But none of that was enough next to Brian’s mom. Her name’s Cynthia; right there you know you have someone who means something. My mom’s name is Trudi. Cynthia’s hair is pale, like moonlight, and silky, cut in one of those smooth pageboys that cost a bundle. Her dress was white, very plain, which is how you know it’s expensive.

She was nice enough, I guess, shaking my hand and saying, “Why, hello, Sherri, I’ve heard so much about you,” in one of those soft, rehearsed voices, looking everywhere but right at me, pretending she’d die if I didn’t meet her husband and daughter, who just happened not to be around that minute. I knew; no way this woman would send out birth announcements for Brian’s and my baby. After that day, telling him about it was going to be ten times harder, like I tricked him some way, and it was my fault.

I pulled at mom’s hand to get her out of there, but she wouldn’t budge until she was introduced. Cynthia gave her the same cool hand, the same once-over with eyes that didn’t give anything away. I pinched mom’s hand where no one would see and began excusing our way out of there, and heaven sent down a lucky break, neighbors. Cynthia turned to them, and I pulled mom to the side.

Soon as we left, mom asked, Are these people Catholic?”

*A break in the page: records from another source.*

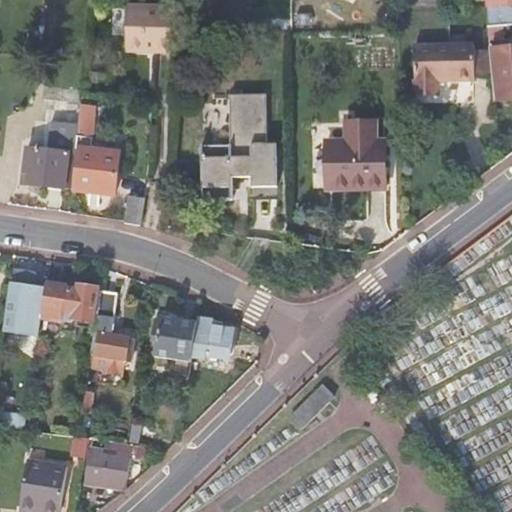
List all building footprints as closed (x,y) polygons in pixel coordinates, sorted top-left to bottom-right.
[(174,35),(175,8),(129,7),(128,52),(173,53),(174,35)] [(415,48),(415,93),(437,92),(437,83),(475,82),(475,47),(415,48)] [(511,48),(491,50),(495,100),(511,98),(511,48)] [(231,148),(202,149),(203,203),(234,203),(234,180),(253,179),(254,189),(279,188),(278,159),(268,159),(267,98),(231,99),(231,148)] [(95,123),(80,122),(78,151),(80,151),(76,191),(116,195),(121,154),(92,151),(95,123)] [(348,145),(333,146),(334,191),(386,190),(385,150),(375,150),(374,125),(347,126),(348,145)] [(23,185),(74,191),(77,156),(68,155),(69,154),(27,149),(26,157),(23,185)] [(130,197),(126,222),(126,224),(141,226),(141,223),(145,199),(130,197)] [(12,284),(7,313),(42,318),(46,289),(32,287),(34,272),(17,269),(15,284),(12,284)] [(46,289),(42,318),(41,319),(64,321),(66,323),(68,323),(73,322),(75,319),(94,321),(99,287),(79,285),(79,290),(69,289),(69,287),(47,285),(46,289)] [(118,293),(101,290),(91,353),(89,365),(100,366),(99,369),(119,372),(121,358),(126,359),(129,337),(112,335),(118,293)] [(156,358),(192,363),(193,354),(198,323),(163,317),(156,358)] [(303,424),(337,395),(327,383),(293,413),(303,424)] [(94,390),(86,388),(83,409),(91,410),(94,390)] [(78,436),(75,436),(72,455),(87,458),(90,438),(78,436)] [(91,450),(86,484),(126,490),(132,456),(91,450)] [(69,465),(29,459),(22,506),(39,508),(62,511),(69,465)]
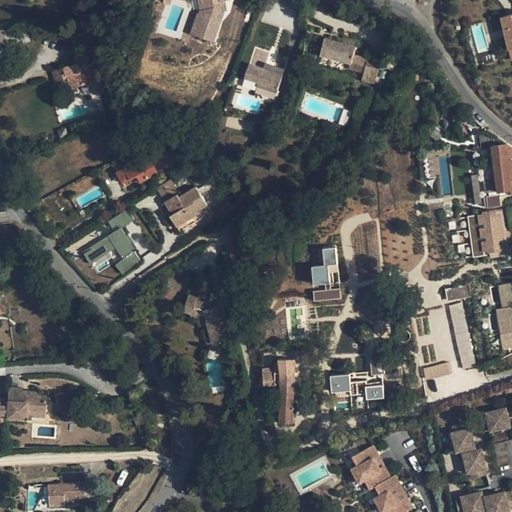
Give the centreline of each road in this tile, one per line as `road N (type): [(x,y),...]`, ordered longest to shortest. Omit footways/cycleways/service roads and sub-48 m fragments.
road 1 (residential): [(261,425),(220,237),(203,233),(130,287),(108,314)]
road 2 (residential): [(340,0),(426,18),(484,120),(511,135)]
road 3 (residential): [(108,314),(22,214),(0,165)]
road 4 (residential): [(0,468),(134,452),(179,467)]
road 5 (residential): [(179,467),(183,418),(153,363),(108,314)]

“What kind of question is that?” I said, and wouldn’t let go of her hand so she couldn’t stop. Luckily, Brian’s mom was still wound up with their neighbors, and Brian was probably shooting the bull with his buddies.

“Just answer,” she whispered. I was walking pretty fast.

“Baptist,” I hissed, yanking her along with me.

“My god,” she said, “that’s worse.”

Then Mr. Amstatter, wearing a striped tie and navy blue blazer, found us and gave me the book of paintings and hugged me and wished me good luck. Mom thought he was “pretty virile for a teacher,” and asked if he was married.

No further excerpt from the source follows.